- _Exercise objective_: Omitting the images, transcribe the records below exactly as they stand.

[Transcribed page contents]
• • •

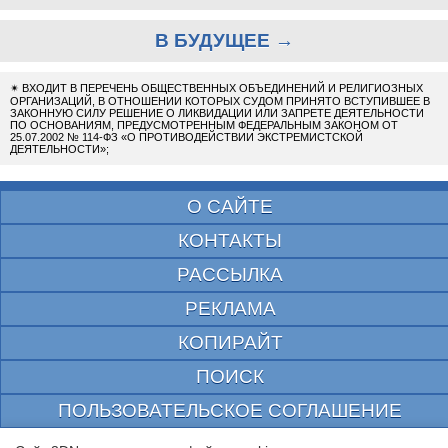
В БУДУЩЕЕ →
✴
ВХОДИТ В ПЕРЕЧЕНЬ ОБЩЕСТВЕННЫХ ОБЪЕДИНЕНИЙ И РЕЛИГИОЗНЫХ
ОРГАНИЗАЦИЙ, В ОТНОШЕНИИ КОТОРЫХ СУДОМ ПРИНЯТО ВСТУПИВШЕЕ В
ЗАКОННУЮ СИЛУ РЕШЕНИЕ О ЛИКВИДАЦИИ ИЛИ ЗАПРЕТЕ ДЕЯТЕЛЬНОСТИ
ПО ОСНОВАНИЯМ, ПРЕДУСМОТРЕННЫМ ФЕДЕРАЛЬНЫМ ЗАКОНОМ ОТ
25.07.2002 № 114-ФЗ «О ПРОТИВОДЕЙСТВИИ ЭКСТРЕМИСТСКОЙ
ДЕЯТЕЛЬНОСТИ»;
О САЙТЕ
КОНТАКТЫ
РАССЫЛКА
РЕКЛАМА
КОПИРАЙТ
ПОИСК
ПОЛЬЗОВАТЕЛЬСКОЕ СОГЛАШЕНИЕ
ЗАЩИЩЕНО CURATOR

• • •

- _Reply to the exercise_:
В БУДУЩЕЕ →
✴
ВХОДИТ В ПЕРЕЧЕНЬ ОБЩЕСТВЕННЫХ ОБЪЕДИНЕНИЙ И РЕЛИГИОЗНЫХ
ОРГАНИЗАЦИЙ, В ОТНОШЕНИИ КОТОРЫХ СУДОМ ПРИНЯТО ВСТУПИВШЕЕ В
ЗАКОННУЮ СИЛУ РЕШЕНИЕ О ЛИКВИДАЦИИ ИЛИ ЗАПРЕТЕ ДЕЯТЕЛЬНОСТИ
ПО ОСНОВАНИЯМ, ПРЕДУСМОТРЕННЫМ ФЕДЕРАЛЬНЫМ ЗАКОНОМ ОТ
25.07.2002 № 114-ФЗ «О ПРОТИВОДЕЙСТВИИ ЭКСТРЕМИСТСКОЙ
ДЕЯТЕЛЬНОСТИ»;
О САЙТЕ
КОНТАКТЫ
РАССЫЛКА
РЕКЛАМА
КОПИРАЙТ
ПОИСК
ПОЛЬЗОВАТЕЛЬСКОЕ СОГЛАШЕНИЕ
ЗАЩИЩЕНО CURATOR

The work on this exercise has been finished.